* _Recorded information_

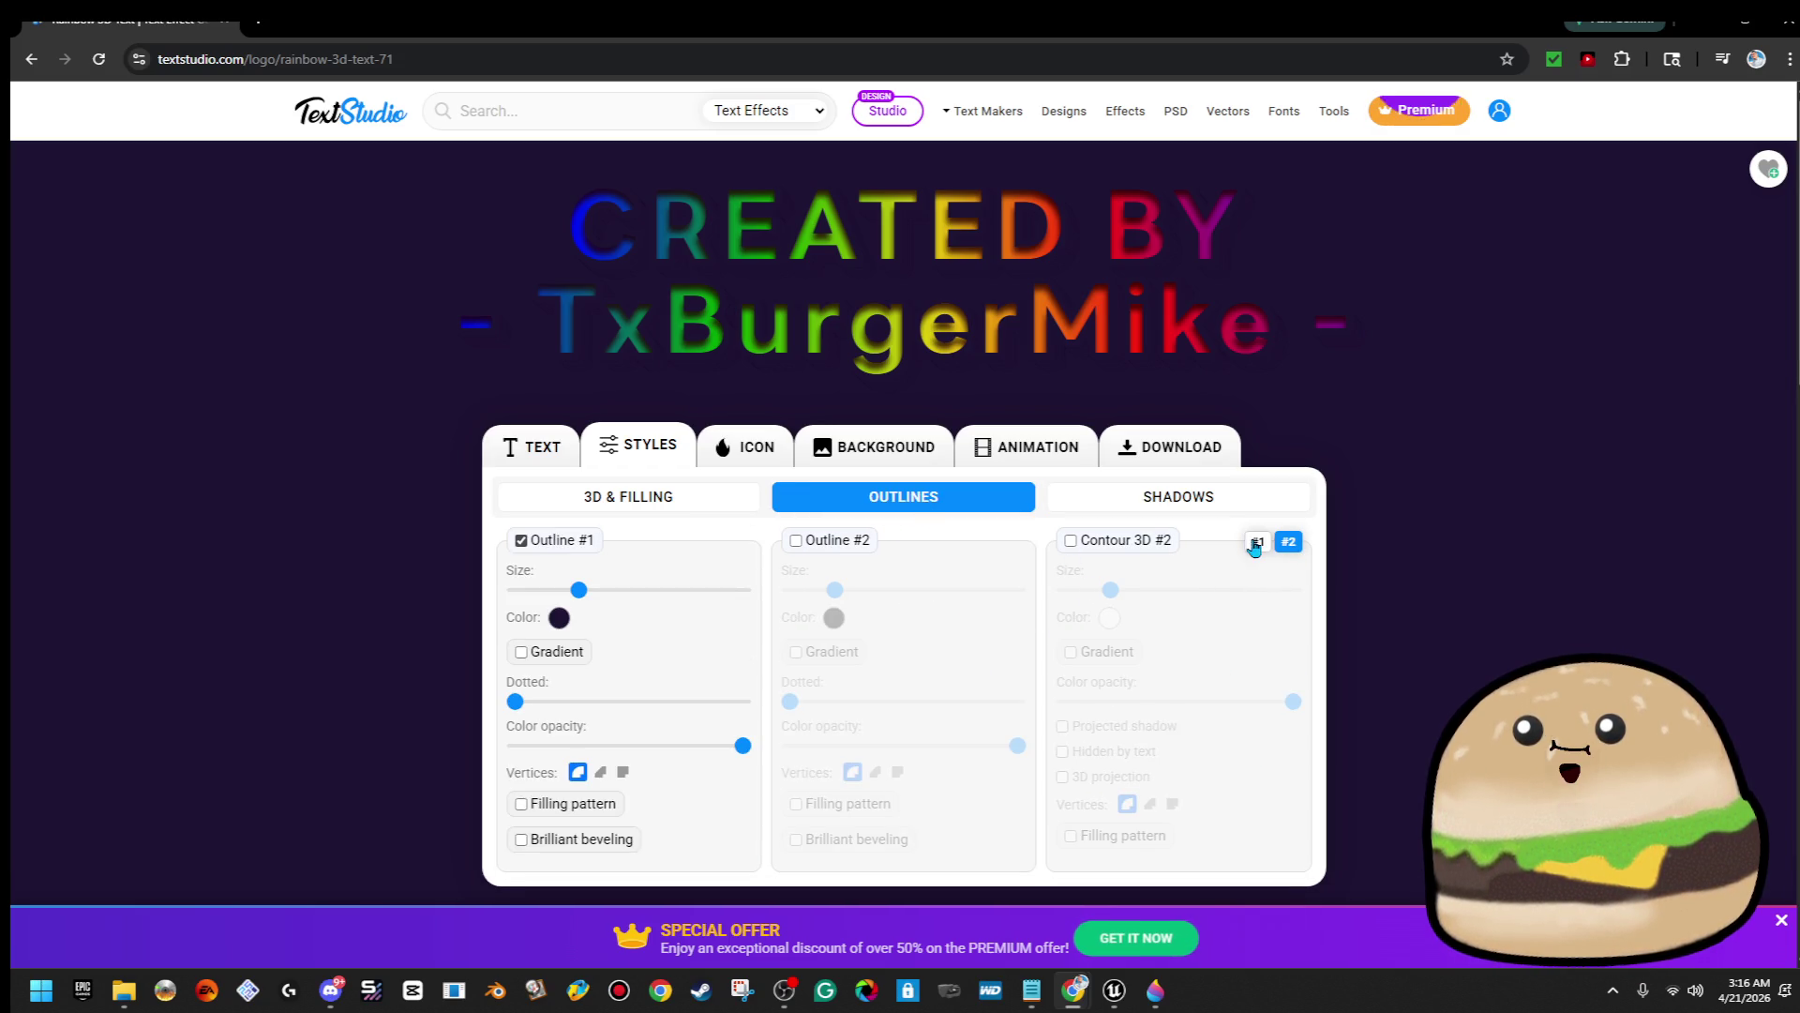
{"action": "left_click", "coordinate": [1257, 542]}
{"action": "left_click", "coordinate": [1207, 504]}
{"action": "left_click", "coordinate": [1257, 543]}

* _Exercise prompt_
What is needed is the whole listing again, exactly as written, with the images left out.

* _Solution to the problem_
{"action": "left_click", "coordinate": [1257, 542]}
{"action": "left_click", "coordinate": [1207, 504]}
{"action": "left_click", "coordinate": [1257, 543]}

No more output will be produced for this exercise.